- Pitcher
- Born: November 7, 1896 Prescott, Arkansas
- Died: November 26, 1986 (aged 90) Salina, Kansas
- Batted: RightThrew: Left

Negro league baseball debut
- 1925, for the Kansas City Monarchs

Last Negro league baseball appearance
- 1926, for the Kansas City Monarchs

Teams
- Kansas City Monarchs (1925–1926);

= Randolph Prim =

American baseball player (1896–1986)

Randolph Prim (November 7, 1896 – November 26, 1986) was a Negro league baseball player with the Kansas City Monarchs.

== Biography ==
Prim was born on November 7, 1896, in Prescott, Arkansas, to Joe and Ida Prim. He moved with his family to Kansas City, Kansas, at an early age.
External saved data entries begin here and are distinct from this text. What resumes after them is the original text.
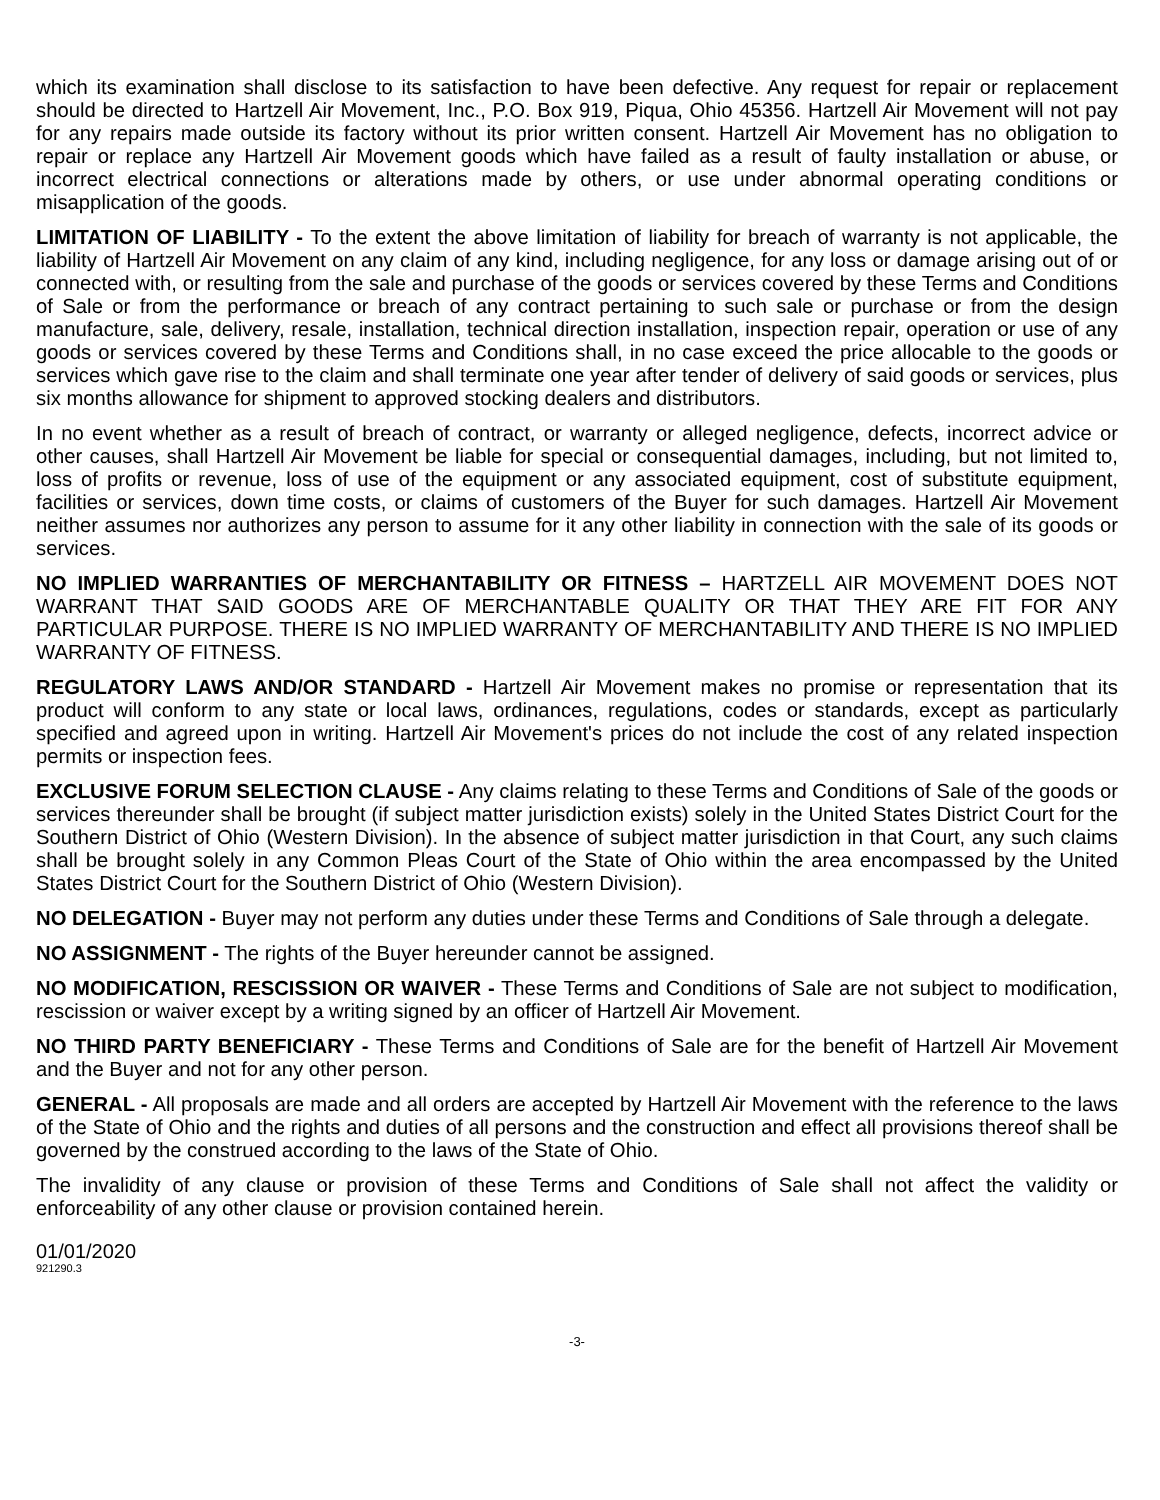which its examination shall disclose to its satisfaction to have been defective. Any request for repair or replacement should be directed to Hartzell Air Movement, Inc., P.O. Box 919, Piqua, Ohio 45356. Hartzell Air Movement will not pay for any repairs made outside its factory without its prior written consent. Hartzell Air Movement has no obligation to repair or replace any Hartzell Air Movement goods which have failed as a result of faulty installation or abuse, or incorrect electrical connections or alterations made by others, or use under abnormal operating conditions or misapplication of the goods.
LIMITATION OF LIABILITY - To the extent the above limitation of liability for breach of warranty is not applicable, the liability of Hartzell Air Movement on any claim of any kind, including negligence, for any loss or damage arising out of or connected with, or resulting from the sale and purchase of the goods or services covered by these Terms and Conditions of Sale or from the performance or breach of any contract pertaining to such sale or purchase or from the design manufacture, sale, delivery, resale, installation, technical direction installation, inspection repair, operation or use of any goods or services covered by these Terms and Conditions shall, in no case exceed the price allocable to the goods or services which gave rise to the claim and shall terminate one year after tender of delivery of said goods or services, plus six months allowance for shipment to approved stocking dealers and distributors.
In no event whether as a result of breach of contract, or warranty or alleged negligence, defects, incorrect advice or other causes, shall Hartzell Air Movement be liable for special or consequential damages, including, but not limited to, loss of profits or revenue, loss of use of the equipment or any associated equipment, cost of substitute equipment, facilities or services, down time costs, or claims of customers of the Buyer for such damages. Hartzell Air Movement neither assumes nor authorizes any person to assume for it any other liability in connection with the sale of its goods or services.
NO IMPLIED WARRANTIES OF MERCHANTABILITY OR FITNESS – HARTZELL AIR MOVEMENT DOES NOT WARRANT THAT SAID GOODS ARE OF MERCHANTABLE QUALITY OR THAT THEY ARE FIT FOR ANY PARTICULAR PURPOSE. THERE IS NO IMPLIED WARRANTY OF MERCHANTABILITY AND THERE IS NO IMPLIED WARRANTY OF FITNESS.
REGULATORY LAWS AND/OR STANDARD - Hartzell Air Movement makes no promise or representation that its product will conform to any state or local laws, ordinances, regulations, codes or standards, except as particularly specified and agreed upon in writing. Hartzell Air Movement's prices do not include the cost of any related inspection permits or inspection fees.
EXCLUSIVE FORUM SELECTION CLAUSE - Any claims relating to these Terms and Conditions of Sale of the goods or services thereunder shall be brought (if subject matter jurisdiction exists) solely in the United States District Court for the Southern District of Ohio (Western Division). In the absence of subject matter jurisdiction in that Court, any such claims shall be brought solely in any Common Pleas Court of the State of Ohio within the area encompassed by the United States District Court for the Southern District of Ohio (Western Division).
NO DELEGATION - Buyer may not perform any duties under these Terms and Conditions of Sale through a delegate.
NO ASSIGNMENT - The rights of the Buyer hereunder cannot be assigned.
NO MODIFICATION, RESCISSION OR WAIVER - These Terms and Conditions of Sale are not subject to modification, rescission or waiver except by a writing signed by an officer of Hartzell Air Movement.
NO THIRD PARTY BENEFICIARY - These Terms and Conditions of Sale are for the benefit of Hartzell Air Movement and the Buyer and not for any other person.
GENERAL - All proposals are made and all orders are accepted by Hartzell Air Movement with the reference to the laws of the State of Ohio and the rights and duties of all persons and the construction and effect all provisions thereof shall be governed by the construed according to the laws of the State of Ohio.
The invalidity of any clause or provision of these Terms and Conditions of Sale shall not affect the validity or enforceability of any other clause or provision contained herein.
01/01/2020
921290.3
-3-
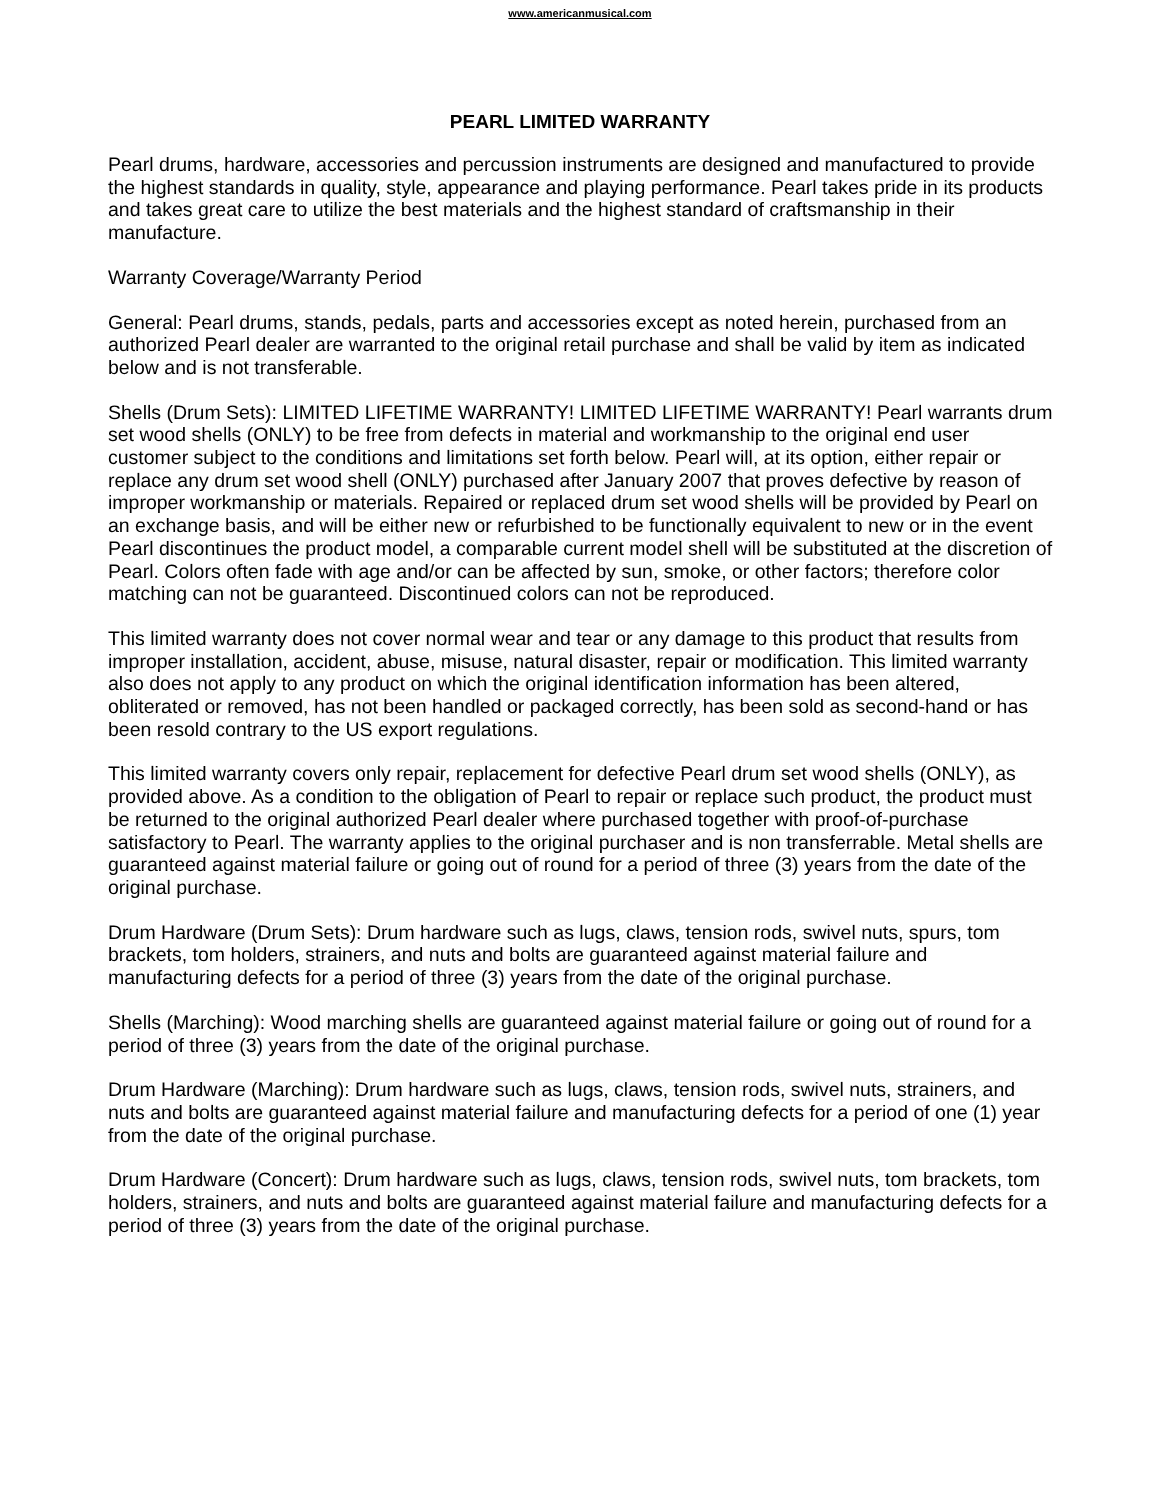www.americanmusical.com
PEARL LIMITED WARRANTY
Pearl drums, hardware, accessories and percussion instruments are designed and manufactured to provide the highest standards in quality, style, appearance and playing performance. Pearl takes pride in its products and takes great care to utilize the best materials and the highest standard of craftsmanship in their manufacture.
Warranty Coverage/Warranty Period
General: Pearl drums, stands, pedals, parts and accessories except as noted herein, purchased from an authorized Pearl dealer are warranted to the original retail purchase and shall be valid by item as indicated below and is not transferable.
Shells (Drum Sets): LIMITED LIFETIME WARRANTY! LIMITED LIFETIME WARRANTY! Pearl warrants drum set wood shells (ONLY) to be free from defects in material and workmanship to the original end user customer subject to the conditions and limitations set forth below. Pearl will, at its option, either repair or replace any drum set wood shell (ONLY) purchased after January 2007 that proves defective by reason of improper workmanship or materials. Repaired or replaced drum set wood shells will be provided by Pearl on an exchange basis, and will be either new or refurbished to be functionally equivalent to new or in the event Pearl discontinues the product model, a comparable current model shell will be substituted at the discretion of Pearl. Colors often fade with age and/or can be affected by sun, smoke, or other factors; therefore color matching can not be guaranteed. Discontinued colors can not be reproduced.
This limited warranty does not cover normal wear and tear or any damage to this product that results from improper installation, accident, abuse, misuse, natural disaster, repair or modification. This limited warranty also does not apply to any product on which the original identification information has been altered, obliterated or removed, has not been handled or packaged correctly, has been sold as second-hand or has been resold contrary to the US export regulations.
This limited warranty covers only repair, replacement for defective Pearl drum set wood shells (ONLY), as provided above. As a condition to the obligation of Pearl to repair or replace such product, the product must be returned to the original authorized Pearl dealer where purchased together with proof-of-purchase satisfactory to Pearl. The warranty applies to the original purchaser and is non transferrable. Metal shells are guaranteed against material failure or going out of round for a period of three (3) years from the date of the original purchase.
Drum Hardware (Drum Sets): Drum hardware such as lugs, claws, tension rods, swivel nuts, spurs, tom brackets, tom holders, strainers, and nuts and bolts are guaranteed against material failure and manufacturing defects for a period of three (3) years from the date of the original purchase.
Shells (Marching): Wood marching shells are guaranteed against material failure or going out of round for a period of three (3) years from the date of the original purchase.
Drum Hardware (Marching): Drum hardware such as lugs, claws, tension rods, swivel nuts, strainers, and nuts and bolts are guaranteed against material failure and manufacturing defects for a period of one (1) year from the date of the original purchase.
Drum Hardware (Concert): Drum hardware such as lugs, claws, tension rods, swivel nuts, tom brackets, tom holders, strainers, and nuts and bolts are guaranteed against material failure and manufacturing defects for a period of three (3) years from the date of the original purchase.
Prim was a United States Army veteran of the First World War. He joined the Kansas City Monarchs in 1925 when he was 28 years old and played with them for two years. He was their pitcher in 1926.

Prim was a Methodist who became a bricklayer. He joined the Bricklayers Union in Kansas City and he was a 50-year member of his Masonic Lodge.

At the age of 84, Prim moved to Kenwood View Nursing Home in Salina, Kansas. He lived there for six years, dying on November 26, 1986, at the age of 90. He was buried at Gypsum Hill Cemetery in Salina.